### WHAT YOU NEED TO DO
Find the word "platform" in the data below and copy each line that holds it.

### RECORDS PROVIDED
=======
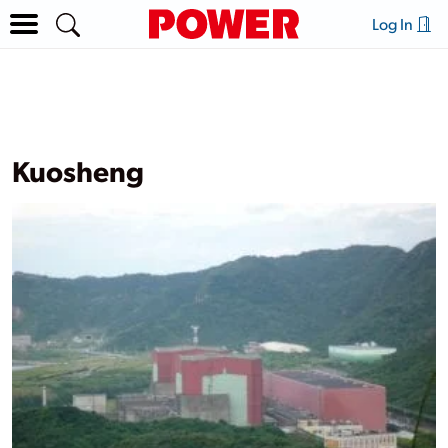
Log In
Kuosheng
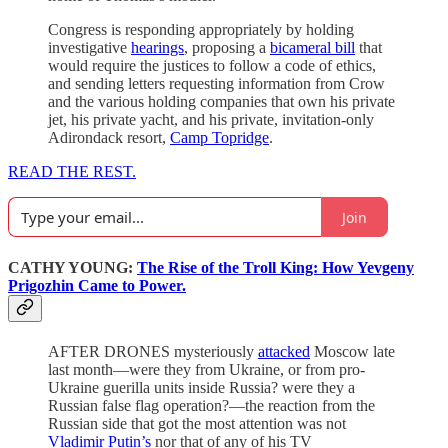
Congress is responding appropriately by holding
investigative
hearings
, proposing a
bicameral bill
that
would require the justices to follow a code of ethics,
and sending letters requesting information from Crow
and the various holding companies that own his private
jet, his private yacht, and his private, invitation-only
Adirondack resort,
Camp Topridge
.
READ THE REST.
Join
CATHY YOUNG:
The Rise of the Troll King: How Yevgeny
Prigozhin Came to Power.
AFTER DRONES mysteriously
attacked
Moscow late
last month—were they from Ukraine, or from pro-
Ukraine guerilla units inside Russia? were they a
Russian false flag operation?—the reaction from the
Russian side that got the most attention was not
Vladimir Putin’s
nor that of any of his TV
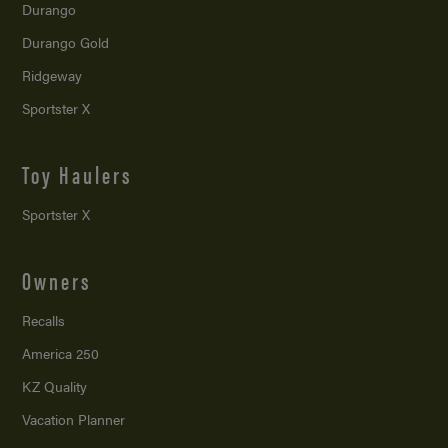
Durango
Durango Gold
Ridgeway
Sportster X
Toy Haulers
Sportster X
Owners
Recalls
America 250
KZ Quality
Vacation Planner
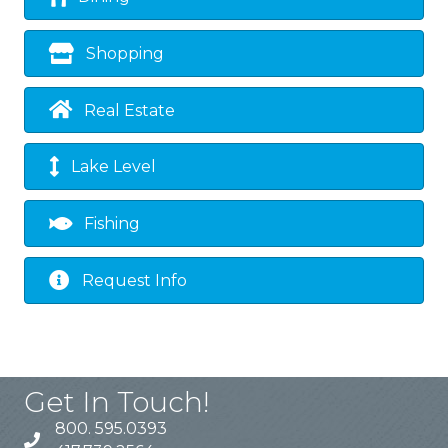
Shopping
Real Estate
Lake Level
Fishing
Request Info
Get In Touch!
800. 595.0393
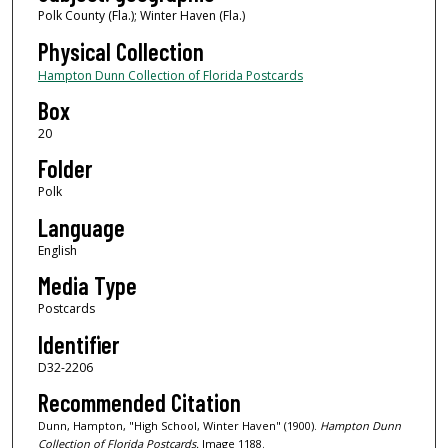
Polk County (Fla.); Winter Haven (Fla.)
Physical Collection
Hampton Dunn Collection of Florida Postcards
Box
20
Folder
Polk
Language
English
Media Type
Postcards
Identifier
D32-2206
Recommended Citation
Dunn, Hampton, "High School, Winter Haven" (1900).
Hampton Dunn
Collection of Florida Postcards.
Image 1188.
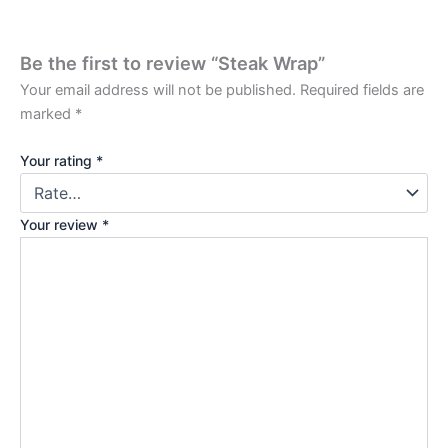
Be the first to review “Steak Wrap”
Your email address will not be published.
Required fields are
marked
*
Your rating
*
Your review
*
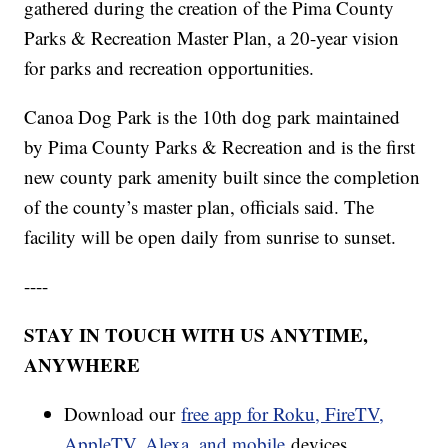
gathered during the creation of the Pima County
Parks & Recreation Master Plan, a 20-year vision
for parks and recreation opportunities.
Canoa Dog Park is the 10th dog park maintained
by Pima County Parks & Recreation and is the first
new county park amenity built since the completion
of the county’s master plan, officials said. The
facility will be open daily from sunrise to sunset.
----
STAY IN TOUCH WITH US ANYTIME,
ANYWHERE
Download our
free app for Roku, FireTV,
AppleTV, Alexa, and mobile
devices.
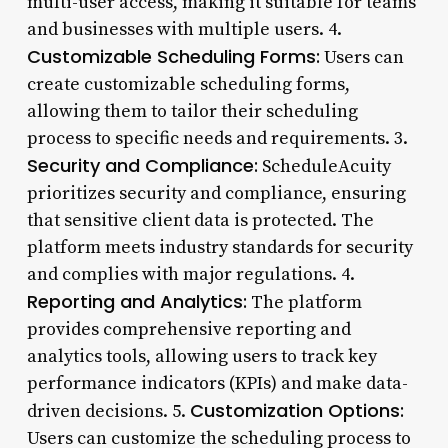
multi-user access, making it suitable for teams
and businesses with multiple users. 4.
Customizable Scheduling Forms:
Users can
create customizable scheduling forms,
allowing them to tailor their scheduling
process to specific needs and requirements. 3.
Security and Compliance:
ScheduleAcuity
prioritizes security and compliance, ensuring
that sensitive client data is protected. The
platform meets industry standards for security
and complies with major regulations. 4.
Reporting and Analytics:
The platform
provides comprehensive reporting and
analytics tools, allowing users to track key
performance indicators (KPIs) and make data-
Customization Options:
driven decisions. 5.
Users can customize the scheduling process to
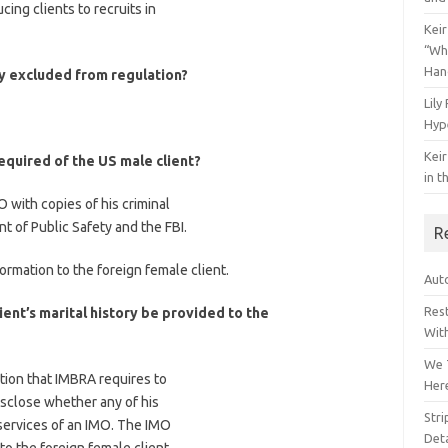
cing clients to recruits in
Keir
“Wh
Han
ly excluded from regulation?
Lily
Hyp
Keir
required of the US male client?
in t
 with copies of his criminal
 of Public Safety and the FBI.
R
ormation to the foreign female client.
Auto
Res
ient’s marital history be provided to the
Wit
We 
ation that IMBRA requires to
Her
isclose whether any of his
Str
services of an IMO. The IMO
Deta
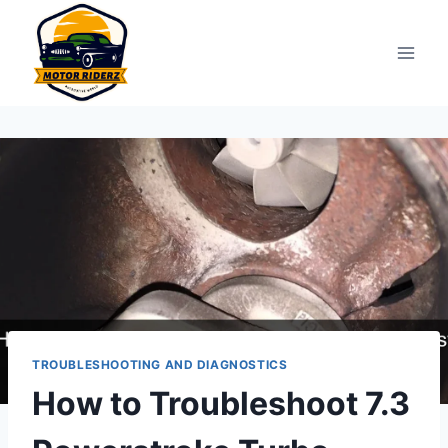
Skip
to
content
TROUBLESHOOTING AND DIAGNOSTICS
How to Troubleshoot 7.3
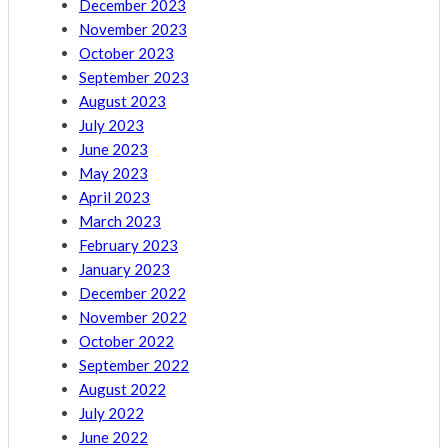
December 2023
November 2023
October 2023
September 2023
August 2023
July 2023
June 2023
May 2023
April 2023
March 2023
February 2023
January 2023
December 2022
November 2022
October 2022
September 2022
August 2022
July 2022
June 2022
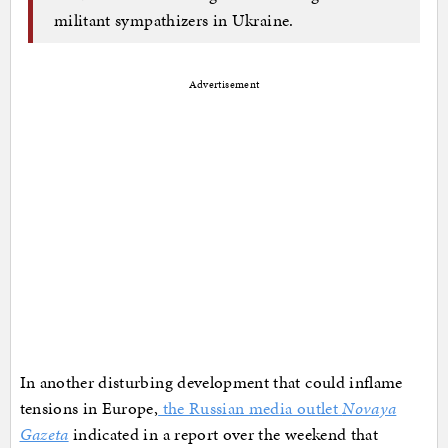
militant sympathizers in Ukraine.
Advertisement
In another disturbing development that could inflame
tensions in Europe,
the Russian media outlet
Novaya
Gazeta
indicated in a report over the weekend that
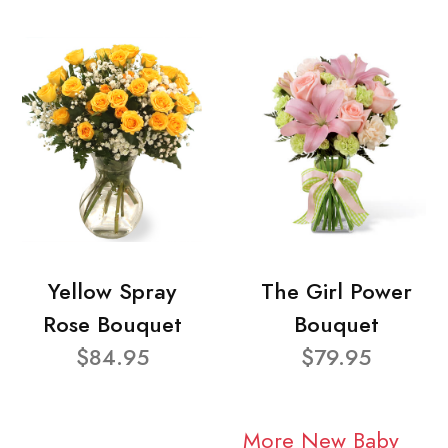
Yellow Spray
The Girl Power
Rose Bouquet
Bouquet
$84.95
$79.95
More New Baby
=======
### RESPONSE TO THIS TASK
platform meets industry standards for security
The platform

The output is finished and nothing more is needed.